■ **Selected passage**:
%%
EIP-4361: Sign-In with Ethereum

Discussion for EIP-4361.

You can find the latest updates on this work including recorded community calls with notes and links to the chat at login.xyz.


Ferrying some discussions over from the GitHub thread.


axic asked

Why is it preferable to have a new invented language and not some binary format, which is easier to parse (CBOR or even ERC-712)?

Is the only reason because the signed message will be “readily” displayed in wallets without implementing support for it? If so, I think hardware wallets may be a big exception to that where some other more easily parsable format is more likely to gain support.

wyc responded

Hi axic, thanks for your concern. That is indeed the main reason, so that applications may adopt this specification without full buy-in from wallet vendors or significant degradation of their user experiences today. In our proposal response to the RFP, we actually specified EIP-712 as the signing format, but found the user experience across many wallets to be much worse than using EIP-191. Formats like CBOR, EIP-712, protobuf, etc. indeed specify structuring for data, but hardware wallets have spotty support for presentation of EIP-712 requests to the users already (please see ongoing issues Ledger/Trezor). We believe that if adoption of this specification relies on all wallet vendors upgrading how they do signing first, it is far less likely to see success. While pure technical merit is important to consider, adoption depends far more on talking to downstream users and understanding their concerns, what they are likely to truly adopt, etc. We have completed over 30 interviews towards this conclusion. We welcome anyone to let us know of any further user research in support or incongruent with this claim. Hope that helps!
%%
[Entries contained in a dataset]
%%
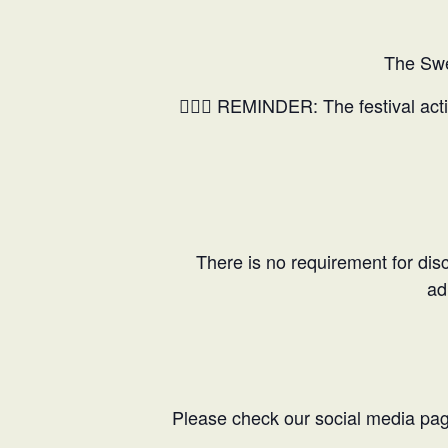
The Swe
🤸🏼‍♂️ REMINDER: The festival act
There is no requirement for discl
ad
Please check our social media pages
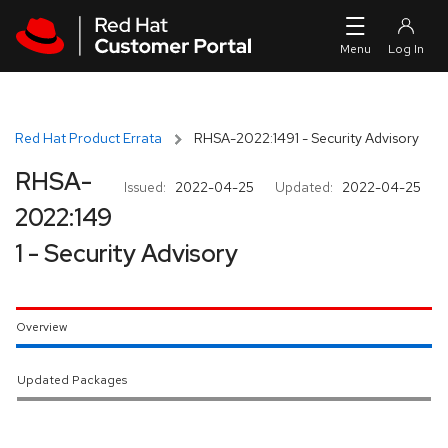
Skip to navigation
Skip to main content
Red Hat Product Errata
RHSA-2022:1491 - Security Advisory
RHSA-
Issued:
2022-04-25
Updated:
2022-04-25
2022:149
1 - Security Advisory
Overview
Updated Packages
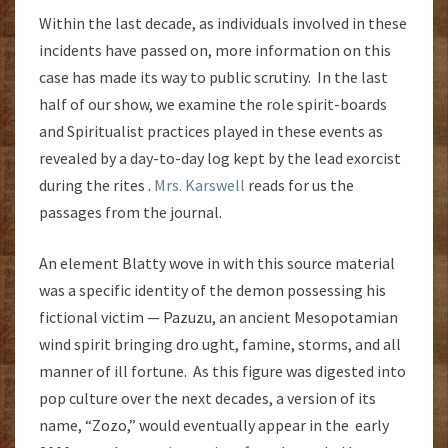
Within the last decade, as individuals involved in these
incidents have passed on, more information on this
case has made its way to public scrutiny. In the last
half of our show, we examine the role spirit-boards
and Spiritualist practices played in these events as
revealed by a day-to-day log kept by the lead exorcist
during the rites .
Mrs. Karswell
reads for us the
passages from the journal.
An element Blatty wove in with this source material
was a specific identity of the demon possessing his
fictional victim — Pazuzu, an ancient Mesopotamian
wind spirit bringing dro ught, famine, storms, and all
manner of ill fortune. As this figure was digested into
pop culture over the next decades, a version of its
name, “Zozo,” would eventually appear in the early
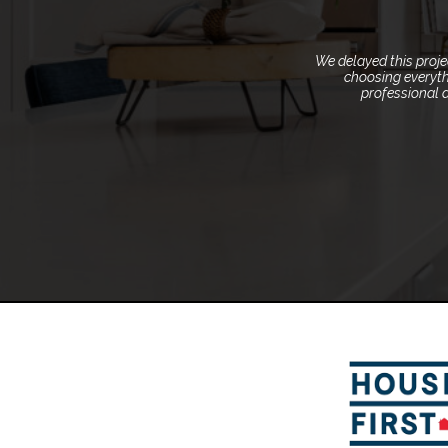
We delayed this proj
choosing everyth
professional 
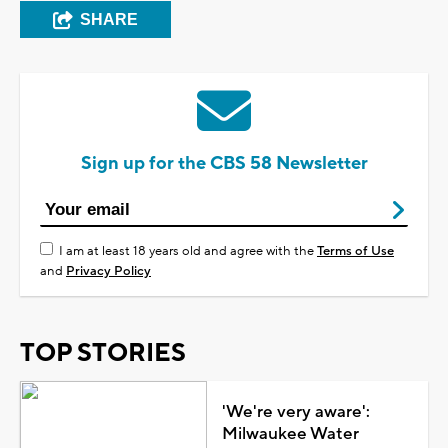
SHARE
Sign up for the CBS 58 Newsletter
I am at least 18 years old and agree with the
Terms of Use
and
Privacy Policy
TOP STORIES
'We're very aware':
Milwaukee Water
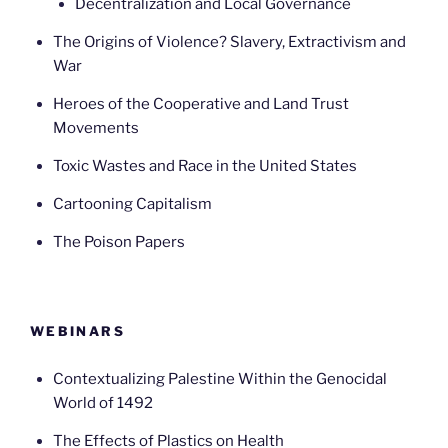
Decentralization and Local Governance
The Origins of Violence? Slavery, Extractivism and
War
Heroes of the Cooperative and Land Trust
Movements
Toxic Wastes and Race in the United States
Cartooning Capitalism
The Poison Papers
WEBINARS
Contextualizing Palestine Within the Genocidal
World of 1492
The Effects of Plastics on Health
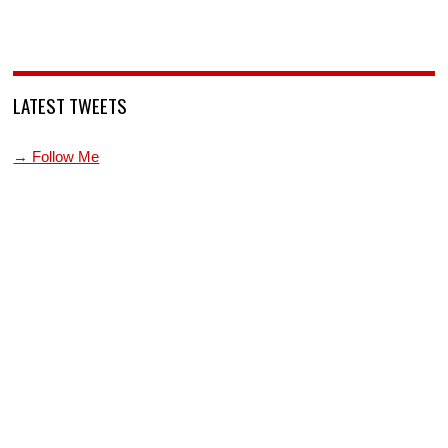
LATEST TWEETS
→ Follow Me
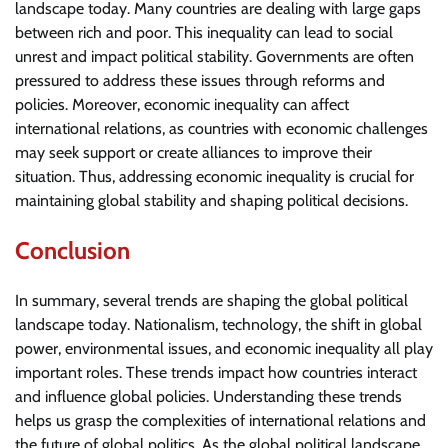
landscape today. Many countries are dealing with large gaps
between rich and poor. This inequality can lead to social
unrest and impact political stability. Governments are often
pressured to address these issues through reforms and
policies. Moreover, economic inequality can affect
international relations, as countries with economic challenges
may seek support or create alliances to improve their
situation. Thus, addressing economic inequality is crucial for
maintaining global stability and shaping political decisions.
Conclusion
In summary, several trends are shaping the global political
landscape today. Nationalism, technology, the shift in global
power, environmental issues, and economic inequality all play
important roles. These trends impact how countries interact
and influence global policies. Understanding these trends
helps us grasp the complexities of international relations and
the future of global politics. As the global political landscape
%%
%%
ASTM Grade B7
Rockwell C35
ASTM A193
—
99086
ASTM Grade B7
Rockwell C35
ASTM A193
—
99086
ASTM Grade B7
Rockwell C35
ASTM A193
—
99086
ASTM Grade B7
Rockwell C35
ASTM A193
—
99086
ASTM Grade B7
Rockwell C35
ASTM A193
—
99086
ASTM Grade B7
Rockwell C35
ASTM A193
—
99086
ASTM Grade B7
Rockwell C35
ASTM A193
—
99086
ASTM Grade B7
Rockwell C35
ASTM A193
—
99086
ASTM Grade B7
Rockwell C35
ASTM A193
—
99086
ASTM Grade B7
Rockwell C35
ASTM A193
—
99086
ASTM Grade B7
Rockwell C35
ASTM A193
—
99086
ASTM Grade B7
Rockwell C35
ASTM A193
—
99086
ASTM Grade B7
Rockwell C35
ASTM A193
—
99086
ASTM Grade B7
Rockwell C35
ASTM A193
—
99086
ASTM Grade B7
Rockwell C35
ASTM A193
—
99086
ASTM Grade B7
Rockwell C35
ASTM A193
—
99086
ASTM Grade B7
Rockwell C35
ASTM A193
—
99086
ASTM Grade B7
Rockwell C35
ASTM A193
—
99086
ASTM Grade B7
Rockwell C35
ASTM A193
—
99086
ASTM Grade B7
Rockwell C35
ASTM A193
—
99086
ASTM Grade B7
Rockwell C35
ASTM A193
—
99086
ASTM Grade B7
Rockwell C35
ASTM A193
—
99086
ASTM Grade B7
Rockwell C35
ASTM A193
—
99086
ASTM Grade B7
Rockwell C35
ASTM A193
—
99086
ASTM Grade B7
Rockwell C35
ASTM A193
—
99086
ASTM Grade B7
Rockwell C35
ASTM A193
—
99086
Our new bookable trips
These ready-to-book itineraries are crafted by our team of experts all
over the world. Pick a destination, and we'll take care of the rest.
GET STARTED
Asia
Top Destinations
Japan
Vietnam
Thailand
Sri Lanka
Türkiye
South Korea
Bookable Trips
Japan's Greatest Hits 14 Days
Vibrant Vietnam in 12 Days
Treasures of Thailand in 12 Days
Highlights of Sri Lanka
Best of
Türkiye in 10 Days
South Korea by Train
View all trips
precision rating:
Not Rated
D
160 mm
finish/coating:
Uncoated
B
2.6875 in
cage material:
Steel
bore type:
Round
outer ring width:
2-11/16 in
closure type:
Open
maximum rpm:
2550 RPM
%%
%%
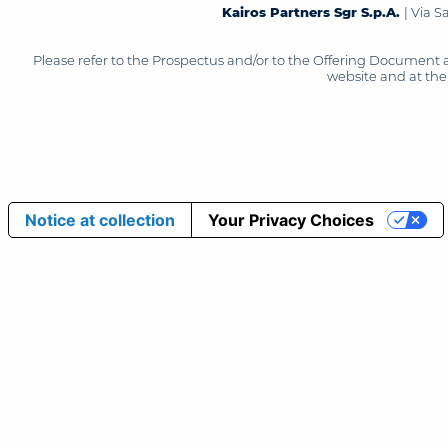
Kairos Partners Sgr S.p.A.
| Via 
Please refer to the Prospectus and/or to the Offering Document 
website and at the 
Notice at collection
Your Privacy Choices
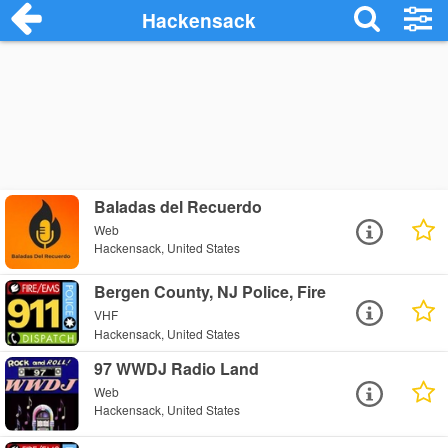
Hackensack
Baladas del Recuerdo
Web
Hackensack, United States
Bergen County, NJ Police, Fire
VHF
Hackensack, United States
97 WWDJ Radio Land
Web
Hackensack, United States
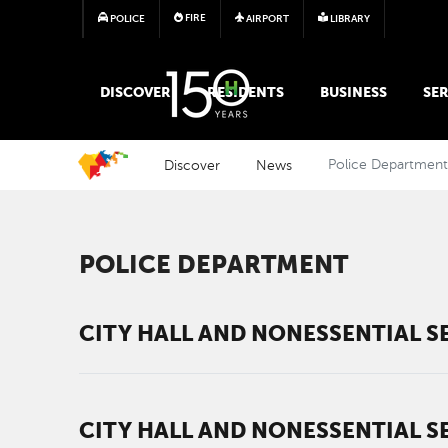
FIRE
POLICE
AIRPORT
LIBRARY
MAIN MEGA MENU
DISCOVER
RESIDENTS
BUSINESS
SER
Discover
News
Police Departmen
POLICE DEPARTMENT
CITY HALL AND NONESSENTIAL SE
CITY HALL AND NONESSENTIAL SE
%%
■ **Instructions**:
[1] Report how many lines of the entries contain the string "Advisory", treating uppercase and lowercase as different. Give only the number.
[2] Resume the Sign-In with Ethereum discussion thread from where it stops, starting after its final sentence.

■ **Your written answers**:
[1] 2

[2]
awoie asked

Since this is still a draft, it is feels a bit weird that folks have already approved this. wyc Is this going to be merged once all issues in the community calls get addressed?

wyc responded

awoie the PR is indeed in draft state, and therefore can’t be merged right now. I appreciate everyone who signaled their support for it so far! We will discuss pretty important matters in the public community calls and attempt full resolution of any concerns prior to merge, but also we are on a timeline for delivery so this must be balanced too.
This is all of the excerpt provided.